- Other name: Al-Nukhba
- Leaders: Ali Al Qadi †; Ayman Nofal †; Bilal al Qadr †;
- Dates active: 2010–present
- Country: Palestine
- Allegiance: Hamas
- Headquarters: Gaza Strip
- Active regions: Palestine Israel
- Ideology: Sunni Islamism Palestinian nationalism Palestinian self-determination Anti-Zionism
- Part of: Al-Qassam Brigades
- Wars: Gaza–Israel conflict Gaza War (2008–2009); 2014 Gaza War; Gaza war Operation Al-Aqsa flood; ; ;

= Nukhba forces =

Special forces unit of Hamas

The Nukhba forces (قوات النخبة) (Note: also known as Al-Nukhba (النخبة; הנוח׳בה)) is the special forces unit of Al-Qassam Brigades, the military wing of Hamas. The term is frequently used to refer to Hamas militants. In 2024, the usage of the word roughly corresponds to "Hamas militant" or "Hamas commando". Israel claims the unit led the October 7 attacks on October 7, 2023, at the beginning of the Gaza war.

== Training ==
Nukhba members begin their land and sea-based training when they are 18 to 20 years old.

== History ==

Al-Qassam Brigades established a special forces unit after the 2008–2009 Gaza War.

Nukhba members participated in the 2014 and 2021 conflicts with Israel, including the 2014 Zikim attack.

In 2017, some members defected to join ISIS in the Sinai Peninsula.

In 2020, Saudi news media reported that one of the Nukhba force's top officers had defected to Israel.

== Gaza war ==

=== October 7 attacks ===

On October 7, Hamas forces invaded Israel. On October 12, 2023, the Jerusalem Post reported that Shin Bet had set up a new unit called Nili an abbreviation of the Hebrew phrase Netzach Yisrael Lo Yeshaker tasked with hunting down Nukhba members.
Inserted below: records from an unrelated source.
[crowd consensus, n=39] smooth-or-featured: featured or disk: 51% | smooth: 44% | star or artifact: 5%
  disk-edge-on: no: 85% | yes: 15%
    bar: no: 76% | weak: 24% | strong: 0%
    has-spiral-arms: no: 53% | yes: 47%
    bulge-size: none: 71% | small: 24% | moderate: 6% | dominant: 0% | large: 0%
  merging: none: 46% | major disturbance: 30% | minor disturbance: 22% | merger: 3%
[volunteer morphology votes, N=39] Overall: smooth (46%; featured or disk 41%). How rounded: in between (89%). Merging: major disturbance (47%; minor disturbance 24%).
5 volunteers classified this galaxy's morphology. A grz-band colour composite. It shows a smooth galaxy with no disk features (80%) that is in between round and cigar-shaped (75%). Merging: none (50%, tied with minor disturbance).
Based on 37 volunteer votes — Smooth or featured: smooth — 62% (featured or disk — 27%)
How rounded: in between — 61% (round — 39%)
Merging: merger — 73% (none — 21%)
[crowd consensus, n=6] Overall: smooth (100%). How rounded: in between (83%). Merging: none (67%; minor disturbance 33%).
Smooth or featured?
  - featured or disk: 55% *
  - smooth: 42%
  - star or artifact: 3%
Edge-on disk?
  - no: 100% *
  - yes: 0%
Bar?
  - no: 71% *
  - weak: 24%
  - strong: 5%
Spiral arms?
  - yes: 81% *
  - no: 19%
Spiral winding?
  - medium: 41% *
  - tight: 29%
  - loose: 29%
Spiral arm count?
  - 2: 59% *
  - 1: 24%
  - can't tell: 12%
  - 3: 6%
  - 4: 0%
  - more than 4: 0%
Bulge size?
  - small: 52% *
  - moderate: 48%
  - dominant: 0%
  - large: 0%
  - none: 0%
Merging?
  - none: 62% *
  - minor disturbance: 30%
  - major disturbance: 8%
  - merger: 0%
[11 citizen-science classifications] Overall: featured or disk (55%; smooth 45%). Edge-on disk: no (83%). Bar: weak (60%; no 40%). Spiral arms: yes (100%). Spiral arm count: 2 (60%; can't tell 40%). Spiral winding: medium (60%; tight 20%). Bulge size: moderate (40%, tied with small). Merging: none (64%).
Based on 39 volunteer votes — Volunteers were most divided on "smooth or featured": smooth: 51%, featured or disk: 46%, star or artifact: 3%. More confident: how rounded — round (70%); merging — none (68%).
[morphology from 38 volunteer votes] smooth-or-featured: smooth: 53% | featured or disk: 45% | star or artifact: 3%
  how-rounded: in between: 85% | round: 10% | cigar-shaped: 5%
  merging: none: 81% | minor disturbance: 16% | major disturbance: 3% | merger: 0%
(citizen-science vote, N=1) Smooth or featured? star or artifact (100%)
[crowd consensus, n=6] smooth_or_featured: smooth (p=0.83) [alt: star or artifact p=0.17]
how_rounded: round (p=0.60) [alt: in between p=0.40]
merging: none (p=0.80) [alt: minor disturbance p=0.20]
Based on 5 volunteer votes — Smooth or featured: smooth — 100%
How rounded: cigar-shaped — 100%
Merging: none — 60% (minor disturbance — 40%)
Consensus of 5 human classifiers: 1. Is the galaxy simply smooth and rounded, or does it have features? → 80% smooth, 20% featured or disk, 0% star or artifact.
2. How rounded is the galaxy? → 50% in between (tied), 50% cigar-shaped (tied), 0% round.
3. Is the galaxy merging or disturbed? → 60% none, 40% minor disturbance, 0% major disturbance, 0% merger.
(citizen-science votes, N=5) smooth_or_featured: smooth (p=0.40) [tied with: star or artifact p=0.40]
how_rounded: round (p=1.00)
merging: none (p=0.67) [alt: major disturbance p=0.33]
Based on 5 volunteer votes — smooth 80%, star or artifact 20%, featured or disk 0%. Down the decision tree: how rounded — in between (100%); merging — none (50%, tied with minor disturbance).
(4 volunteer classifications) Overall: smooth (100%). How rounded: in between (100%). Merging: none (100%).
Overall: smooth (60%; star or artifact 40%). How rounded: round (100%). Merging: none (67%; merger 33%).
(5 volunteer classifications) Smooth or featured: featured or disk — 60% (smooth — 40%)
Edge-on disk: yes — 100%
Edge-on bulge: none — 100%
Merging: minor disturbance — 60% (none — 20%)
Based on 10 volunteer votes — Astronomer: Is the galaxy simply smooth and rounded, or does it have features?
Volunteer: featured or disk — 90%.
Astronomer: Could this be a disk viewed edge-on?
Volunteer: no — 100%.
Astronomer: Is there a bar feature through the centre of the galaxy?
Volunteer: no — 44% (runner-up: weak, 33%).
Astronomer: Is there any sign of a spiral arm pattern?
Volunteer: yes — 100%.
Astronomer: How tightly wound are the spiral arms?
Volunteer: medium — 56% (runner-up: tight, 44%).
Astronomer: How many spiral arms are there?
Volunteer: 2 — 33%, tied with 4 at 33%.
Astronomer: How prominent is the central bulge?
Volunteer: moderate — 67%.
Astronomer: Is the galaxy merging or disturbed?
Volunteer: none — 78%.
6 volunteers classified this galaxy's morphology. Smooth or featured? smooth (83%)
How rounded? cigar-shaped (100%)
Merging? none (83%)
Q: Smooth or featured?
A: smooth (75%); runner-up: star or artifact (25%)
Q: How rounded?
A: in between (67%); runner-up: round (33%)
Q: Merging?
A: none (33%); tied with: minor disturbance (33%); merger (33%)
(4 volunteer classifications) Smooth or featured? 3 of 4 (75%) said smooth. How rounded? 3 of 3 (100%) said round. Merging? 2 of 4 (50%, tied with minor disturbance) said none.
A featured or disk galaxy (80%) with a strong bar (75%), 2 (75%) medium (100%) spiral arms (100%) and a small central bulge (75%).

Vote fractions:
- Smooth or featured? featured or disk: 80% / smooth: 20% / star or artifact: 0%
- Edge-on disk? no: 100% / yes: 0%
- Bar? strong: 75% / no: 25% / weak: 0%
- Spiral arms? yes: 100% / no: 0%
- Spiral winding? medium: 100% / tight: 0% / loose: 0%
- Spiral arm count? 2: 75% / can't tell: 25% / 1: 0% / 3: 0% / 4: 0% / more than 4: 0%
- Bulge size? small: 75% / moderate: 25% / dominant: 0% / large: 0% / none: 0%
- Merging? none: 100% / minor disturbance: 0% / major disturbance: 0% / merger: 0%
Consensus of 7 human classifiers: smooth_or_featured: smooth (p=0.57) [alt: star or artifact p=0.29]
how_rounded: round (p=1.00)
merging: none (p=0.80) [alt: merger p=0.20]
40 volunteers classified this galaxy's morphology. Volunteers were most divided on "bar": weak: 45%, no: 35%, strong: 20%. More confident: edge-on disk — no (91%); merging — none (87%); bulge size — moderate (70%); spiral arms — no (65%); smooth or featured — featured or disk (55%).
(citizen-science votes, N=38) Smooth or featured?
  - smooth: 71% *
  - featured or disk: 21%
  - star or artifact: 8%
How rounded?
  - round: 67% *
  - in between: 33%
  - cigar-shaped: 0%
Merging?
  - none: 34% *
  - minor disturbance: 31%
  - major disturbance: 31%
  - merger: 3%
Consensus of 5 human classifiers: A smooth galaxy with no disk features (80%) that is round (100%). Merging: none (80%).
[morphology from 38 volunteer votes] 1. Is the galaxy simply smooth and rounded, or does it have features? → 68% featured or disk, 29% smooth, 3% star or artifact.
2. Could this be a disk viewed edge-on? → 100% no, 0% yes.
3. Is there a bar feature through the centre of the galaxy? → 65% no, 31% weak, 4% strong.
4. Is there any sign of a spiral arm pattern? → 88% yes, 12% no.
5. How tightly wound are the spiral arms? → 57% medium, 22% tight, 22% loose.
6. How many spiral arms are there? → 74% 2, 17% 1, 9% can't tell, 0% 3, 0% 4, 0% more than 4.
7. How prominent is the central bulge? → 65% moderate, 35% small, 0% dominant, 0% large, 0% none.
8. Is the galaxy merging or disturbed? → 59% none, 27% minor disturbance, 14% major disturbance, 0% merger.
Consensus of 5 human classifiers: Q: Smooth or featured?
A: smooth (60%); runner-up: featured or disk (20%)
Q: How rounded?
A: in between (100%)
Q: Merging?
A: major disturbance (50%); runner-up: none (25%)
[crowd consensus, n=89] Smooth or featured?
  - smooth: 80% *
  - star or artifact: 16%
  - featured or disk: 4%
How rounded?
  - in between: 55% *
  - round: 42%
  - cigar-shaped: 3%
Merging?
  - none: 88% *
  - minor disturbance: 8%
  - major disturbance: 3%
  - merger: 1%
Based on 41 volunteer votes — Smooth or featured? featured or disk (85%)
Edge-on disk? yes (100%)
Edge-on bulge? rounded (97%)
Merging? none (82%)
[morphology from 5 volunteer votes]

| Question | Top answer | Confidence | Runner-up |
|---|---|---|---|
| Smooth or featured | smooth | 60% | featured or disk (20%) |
They reported, "This force was specifically set up to target members of a special commando unit within Hamas's military wing called Nukhba ("elite")". In October 2023, an IDF spokesman said that the Israeli air force have been specifically targeting Nukhba members: "We plan to get every one of those people". According to the IDF, Ayman Nofal had responsibility for the Nukhba at the Be'eri massacre and Re'im music festival massacre. On October 17 Nofal was killed in an airstrike that destroyed four apartment buildings, killing at least 70 other people.

=== Israeli Invasion and occupation of the Gaza Strip ===
On 31 October 2023, Israel said that in its airstrike in the Jabalia refugee camp, it killed a top Hamas militant that directed Nukhba teams that attacked Israel on October 7. It added that his tunnel collapsed, causing adjacent buildings to collapse as well.

On 1 January 2024, the IDF said that it killed company commander Adil Mismah of the Nukhba Force in an airstrike in Deir al-Balah.

On 22 November 2024, the IDF and Shin Bet claimed to have killed five Hamas militants including Jihad Mahmoud Yahya Kahlout, a Nukhba forces company commander, and Muhammad Riad Ali Oukal, a Hamas company commander who participated in the 7 October attack in an air strike in Beit Lahia one day prior. Hamas said that Israeli attacks in Beit Lahia killed a total of 112 people, including 64 children and women.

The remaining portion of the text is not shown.